── PROVIDED INFORMATION ──

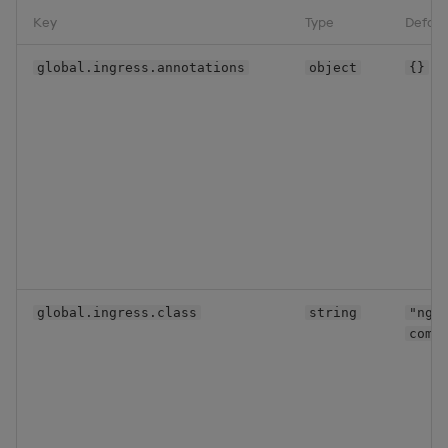
Key
Type
Defaul
global.ingress.annotations
object
{}
global.ingress.class
string
"ngi
comm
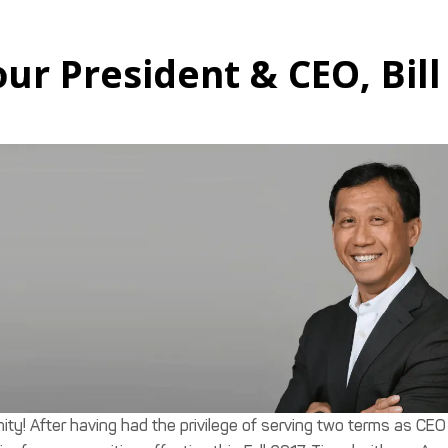
r President & CEO, Bill
ty! After having had the privilege of serving two terms as CEO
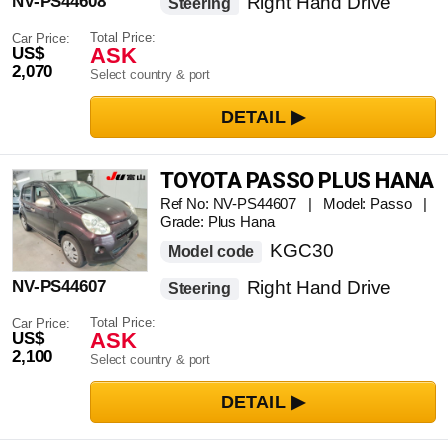
NV-PS44608
Right Hand Drive
Steering
Total Price:
Car Price:
ASK
US$
2,070
Select country & port
TOYOTA PASSO PLUS HANA
Ref No: NV-PS44607 | Model: Passo |
Grade: Plus Hana
KGC30
Model code
NV-PS44607
Right Hand Drive
Steering
Total Price:
Car Price:
ASK
US$
2,100
Select country & port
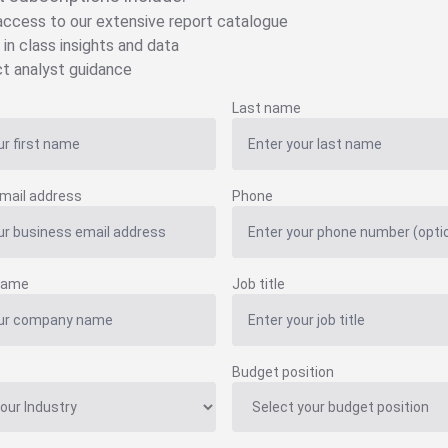
 access to our extensive report catalogue
 in class insights and data
ct analyst guidance
Last name
mail address
Phone
name
Job title
Budget position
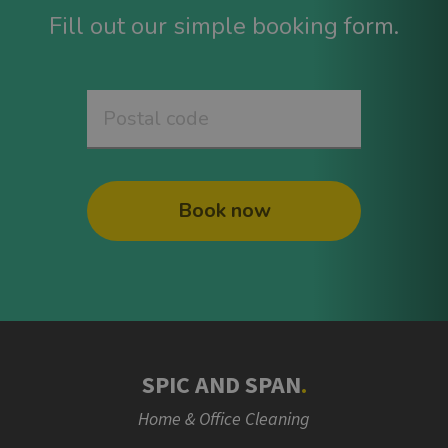
Fill out our simple booking form.
Book now
SPIC AND SPAN
.
Home & Office Cleaning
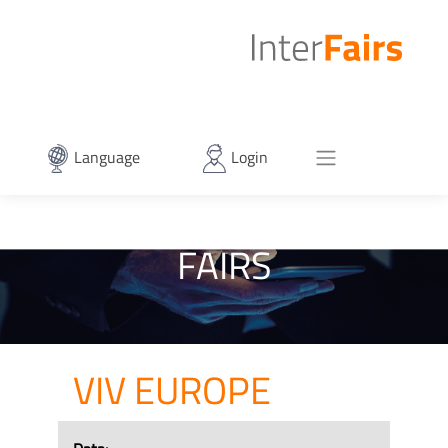
Language
Login
FAIRS
VIV EUROPE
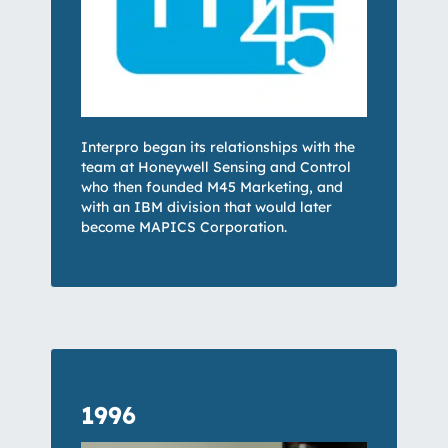
Interpro began its relationships with the
team at Honeywell Sensing and Control
who then founded M45 Marketing, and
with an IBM division that would later
become MAPICS Corporation.
1996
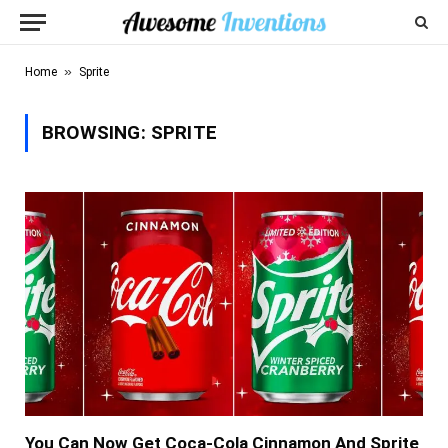
»
Home
Sprite
BROWSING:
SPRITE
You Can Now Get Coca-Cola Cinnamon And Sprite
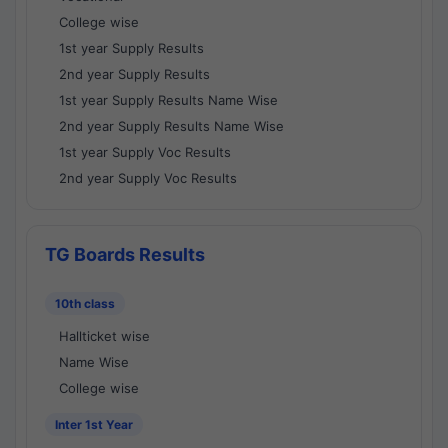
College wise
1st year Supply Results
2nd year Supply Results
1st year Supply Results Name Wise
2nd year Supply Results Name Wise
1st year Supply Voc Results
2nd year Supply Voc Results
TG Boards Results
10th class
Hallticket wise
Name Wise
College wise
Inter 1st Year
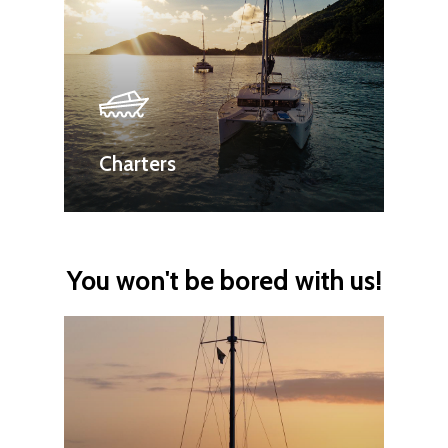
Charters
You won't be bored with us!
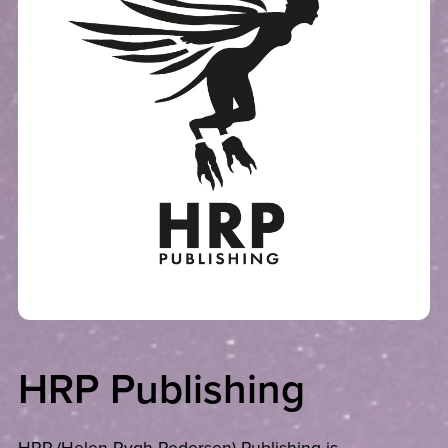
HRP Publishing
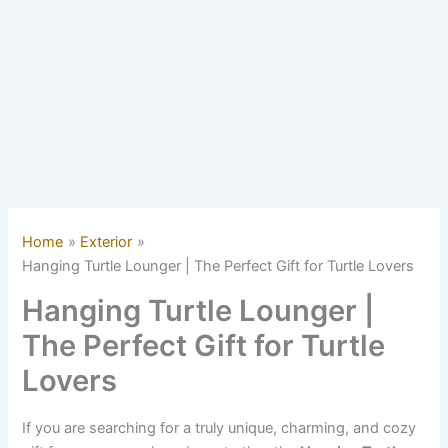
Home
Exterior
Hanging Turtle Lounger | The Perfect Gift for Turtle Lovers
Hanging Turtle Lounger |
The Perfect Gift for Turtle
Lovers
If you are searching for a truly unique, charming, and cozy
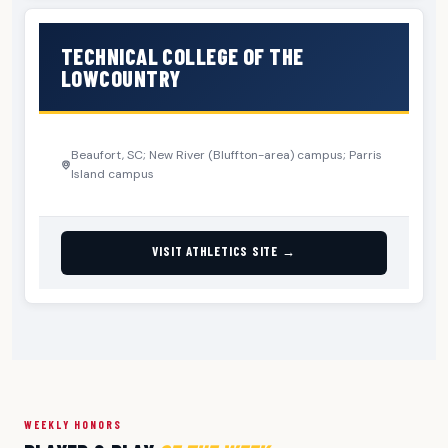
TECHNICAL COLLEGE OF THE
LOWCOUNTRY
Beaufort, SC; New River (Bluffton-area) campus; Parris
Island campus
VISIT ATHLETICS SITE →
WEEKLY HONORS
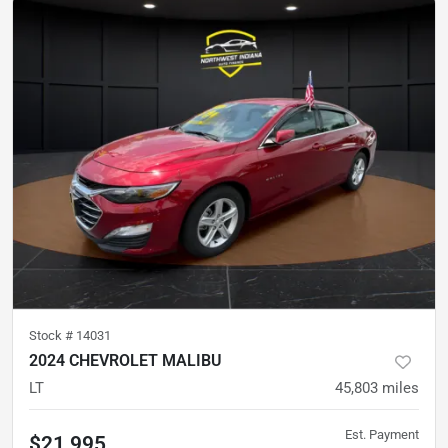
Stock #
14031
2024 CHEVROLET MALIBU
LT
45,803
miles
Est. Payment
$21,995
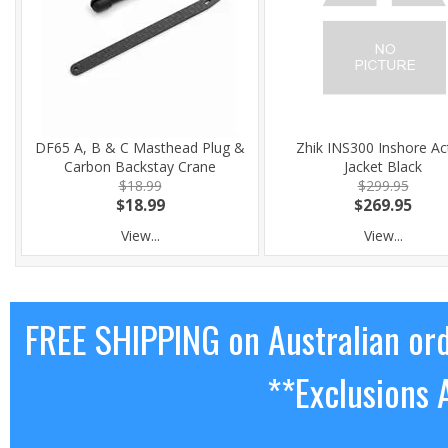
DF65 A, B & C Masthead Plug &
Zhik INS300 Inshore Ac
Carbon Backstay Crane
Jacket Black
$18.99
$299.95
$18.99
$269.95
View...
View...
FREE SHIPPING on Australian or
**Exclusions 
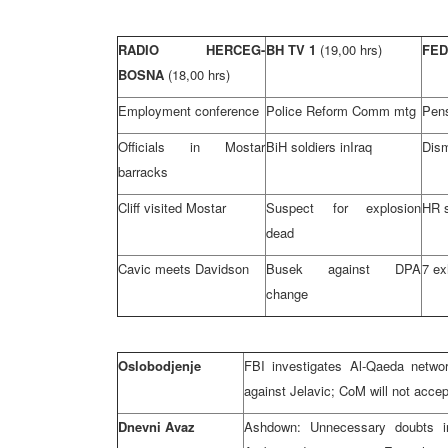
RADIO HERCEG-
BH TV 1
(19,00 hrs)
FED
BOSNA
(18,00 hrs)
Employment conference
Police Reform Comm mtg
Pens
Officials in Mostar
BiH soldiers in
Iraq
Dism
barracks
Cliff visited Mostar
Suspect for explosion
HR s
dead
Cavic meets Davidson
Busek against DPA
7 ex
change
Oslobodjenje
FBI investigates Al-Qaeda netwo
against Jelavic; CoM will not acce
Dnevni Avaz
Ashdown: Unnecessary doubts i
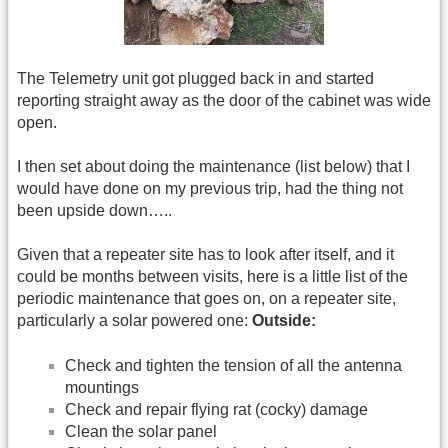
The Telemetry unit got plugged back in and started
reporting straight away as the door of the cabinet was wide
open.
I then set about doing the maintenance (list below) that I
would have done on my previous trip, had the thing not
been upside down…..
Given that a repeater site has to look after itself, and it
could be months between visits, here is a little list of the
periodic maintenance that goes on, on a repeater site,
particularly a solar powered one:
Outside:
Check and tighten the tension of all the antenna
mountings
Check and repair flying rat (cocky) damage
Clean the solar panel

───

TRY IT: Reproduce each line of the records in which the string "Lounger" appears.

EXPECTED OUTPUT:
Hanging Turtle Lounger | The Perfect Gift for Turtle Lovers
Hanging Turtle Lounger |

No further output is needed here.